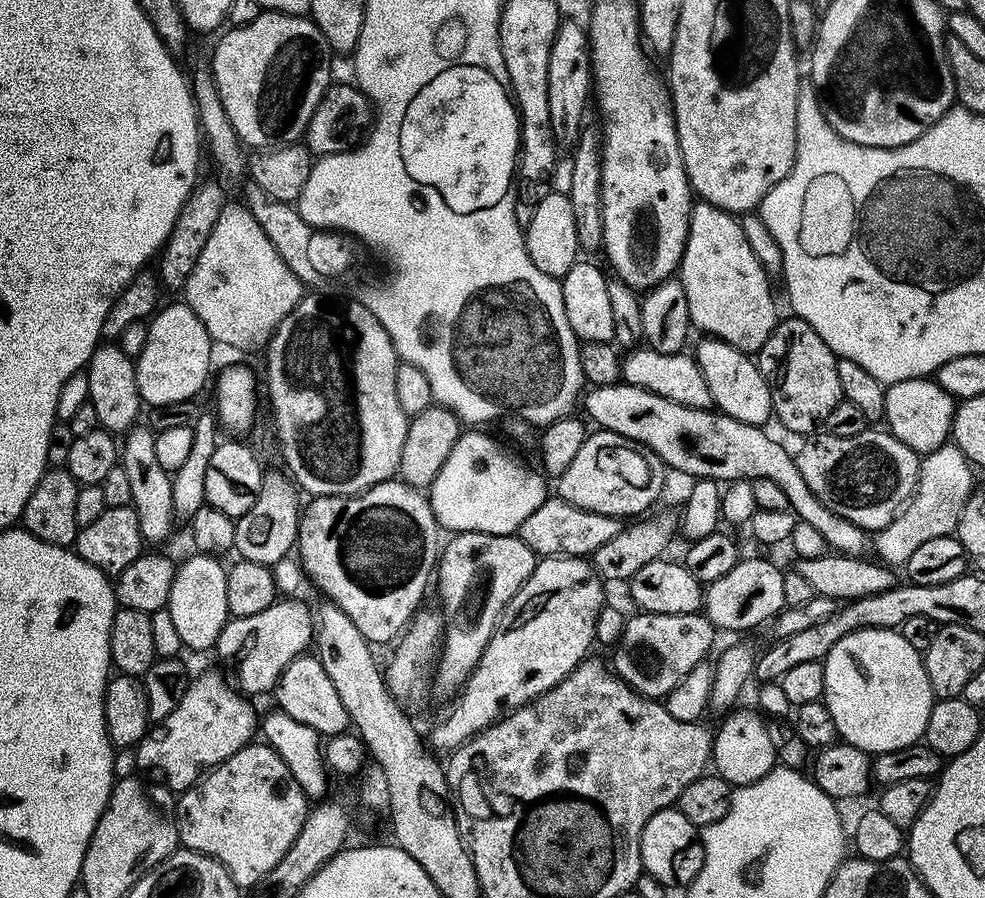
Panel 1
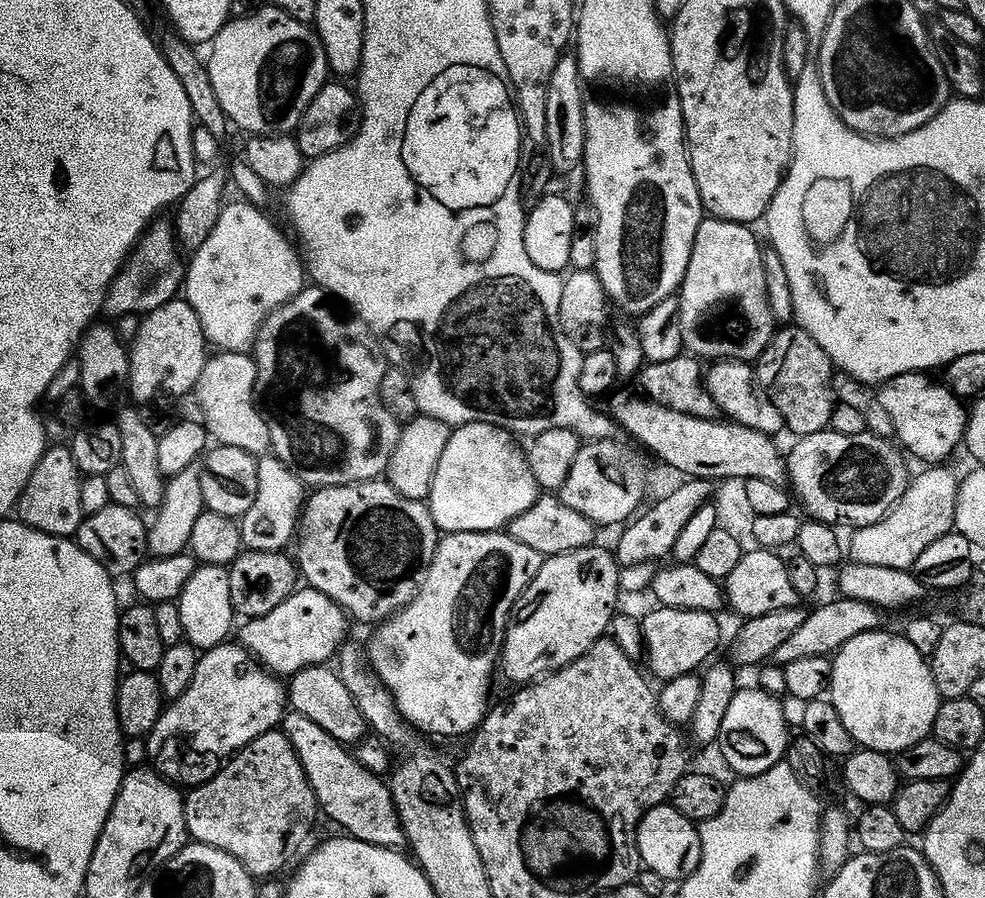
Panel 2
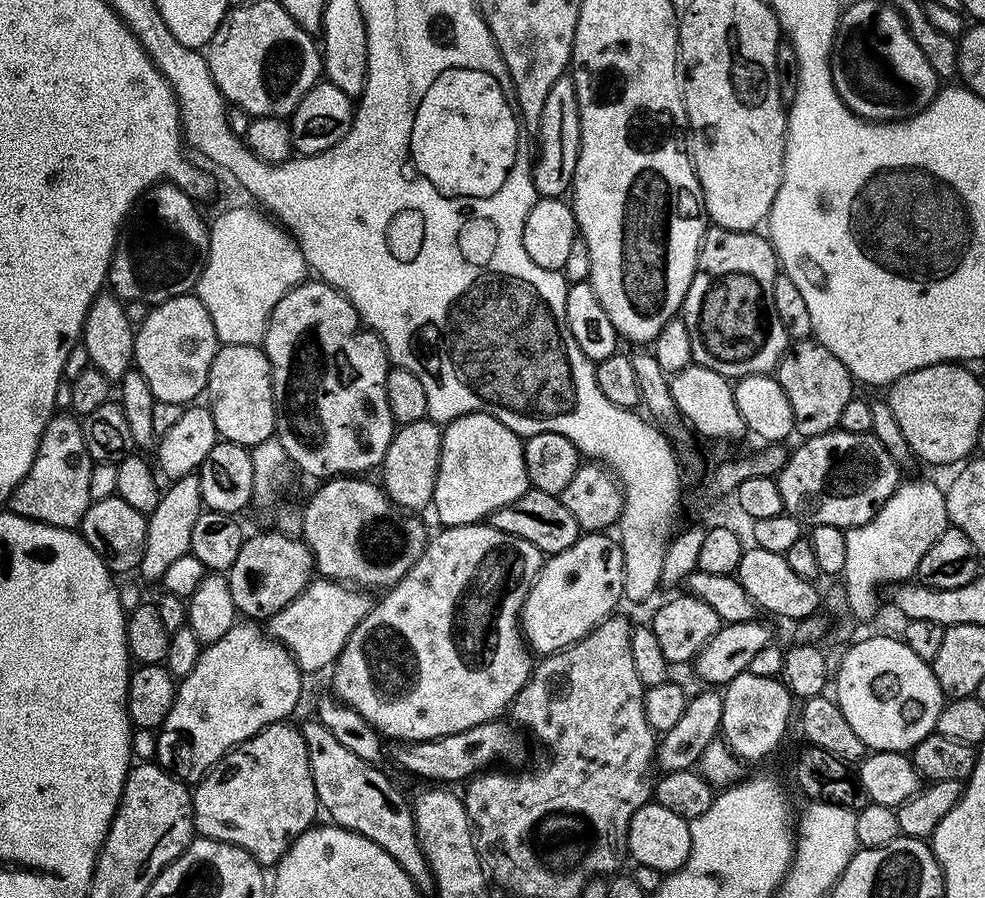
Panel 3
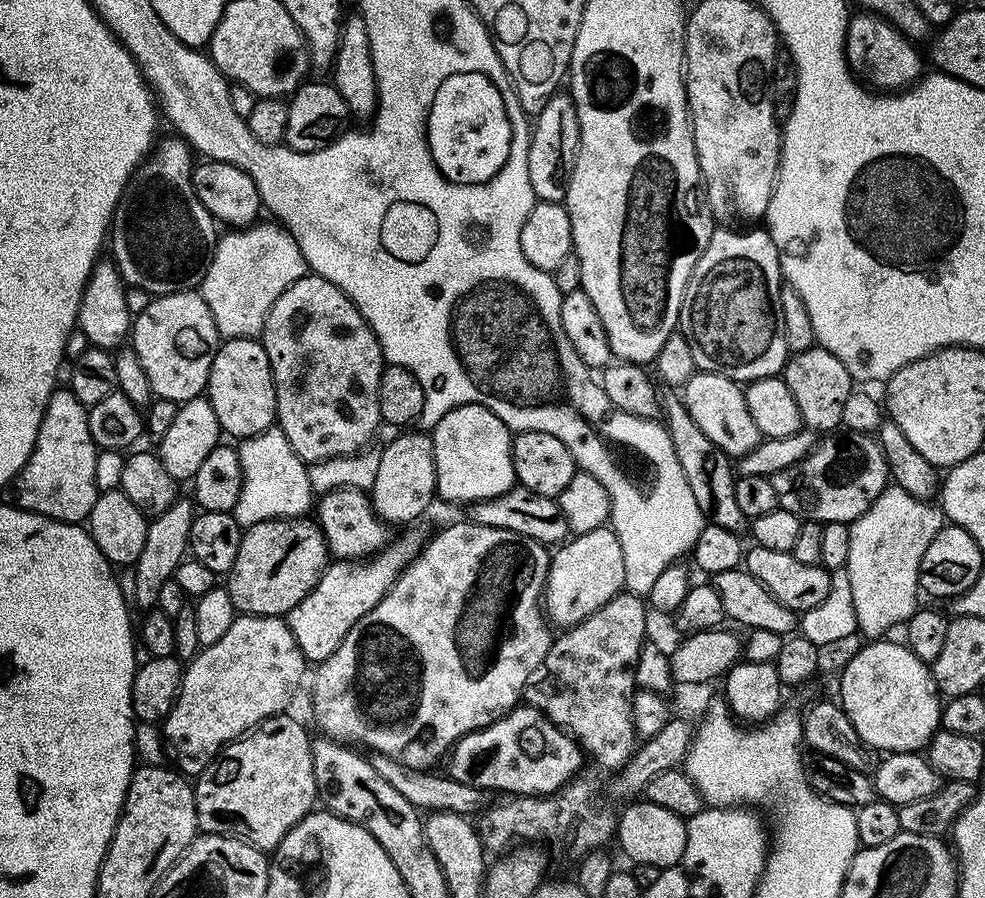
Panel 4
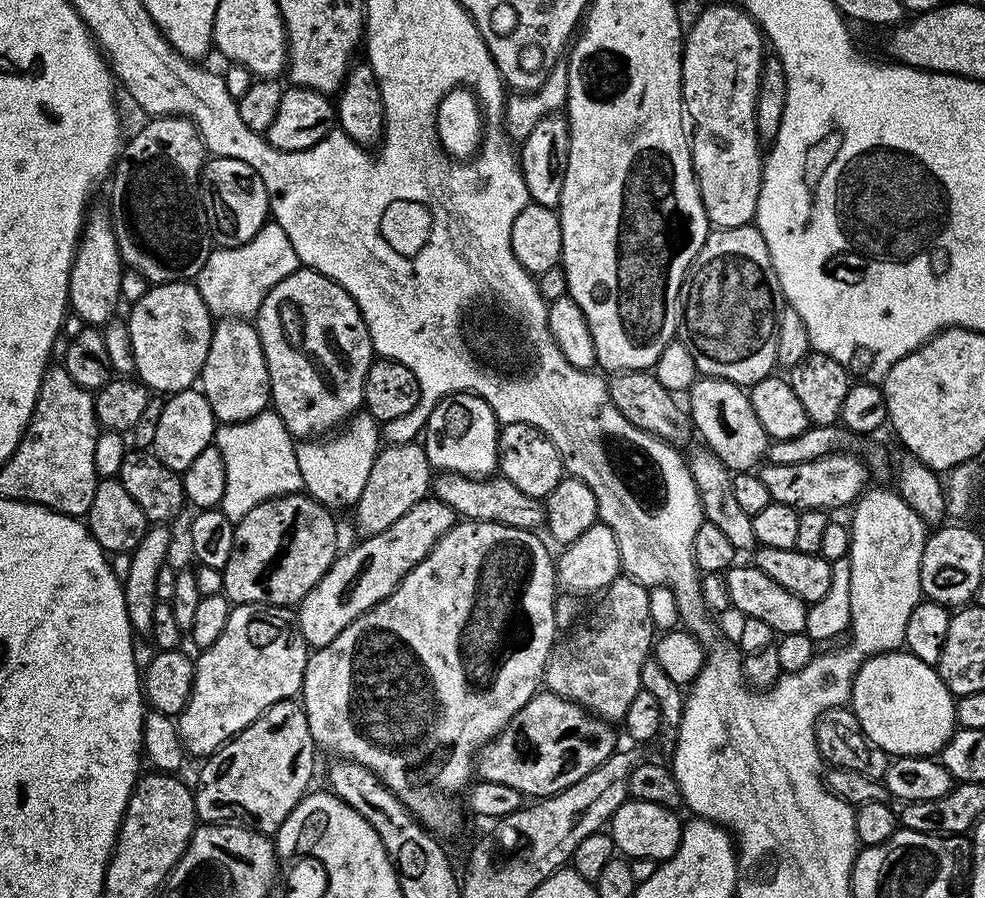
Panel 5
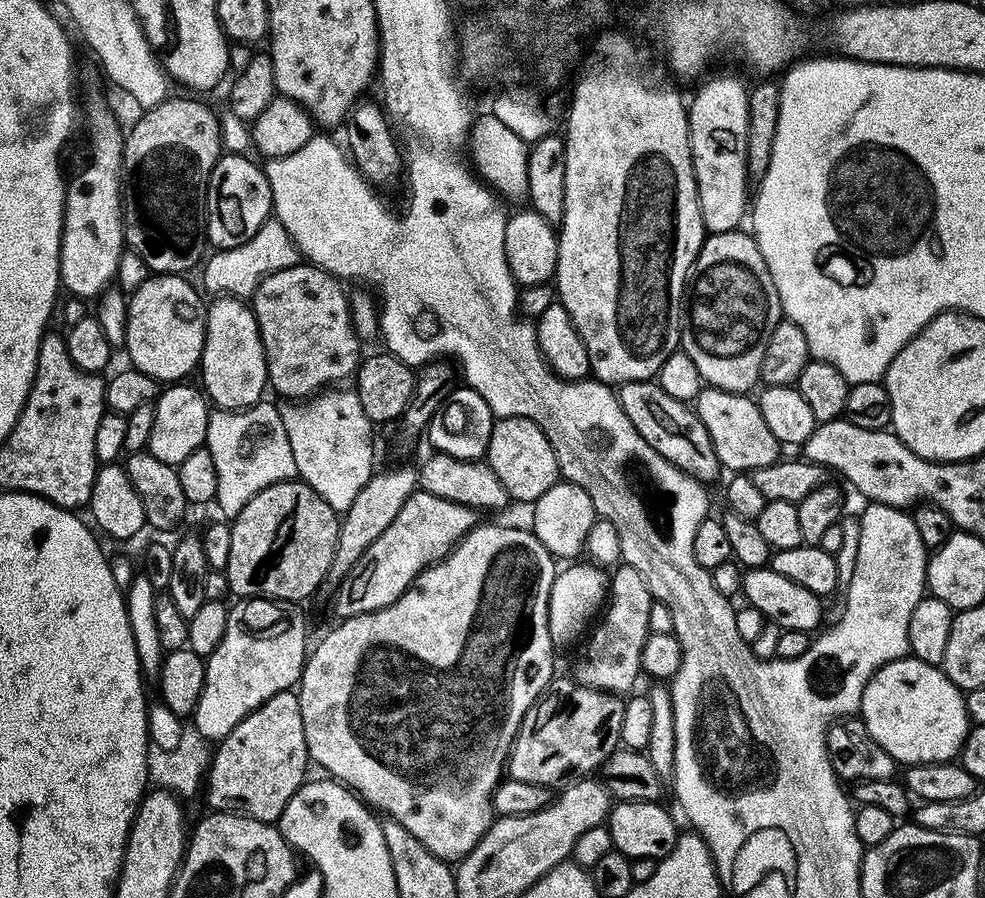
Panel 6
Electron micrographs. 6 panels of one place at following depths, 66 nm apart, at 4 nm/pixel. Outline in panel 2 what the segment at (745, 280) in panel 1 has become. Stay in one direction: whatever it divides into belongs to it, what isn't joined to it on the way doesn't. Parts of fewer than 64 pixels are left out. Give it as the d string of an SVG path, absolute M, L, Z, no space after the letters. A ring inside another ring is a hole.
M704 218L698 226L698 234L694 234L694 246L678 299L694 334L696 330L695 351L701 357L755 361L755 356L763 352L765 355L777 331L778 321L772 315L767 298L762 244L756 241L751 230L747 223Z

════

◆ What needs to be done
Every line of the records above must reappear exactly, though the pictures must not.

◆ Solution to this exercise
Panel 1
Panel 2
Panel 3
Panel 4
Panel 5
Panel 6
Electron micrographs. 6 panels of one place at following depths, 66 nm apart, at 4 nm/pixel. Outline in panel 2 what the segment at (745, 280) in panel 1 has become. Stay in one direction: whatever it divides into belongs to it, what isn't joined to it on the way doesn't. Parts of fewer than 64 pixels are left out. Give it as the d string of an SVG path, absolute M, L, Z, no space after the letters. A ring inside another ring is a hole.
M704 218L698 226L698 234L694 234L694 246L678 299L694 334L696 330L695 351L701 357L755 361L755 356L763 352L765 355L777 331L778 321L772 315L767 298L762 244L756 241L751 230L747 223Z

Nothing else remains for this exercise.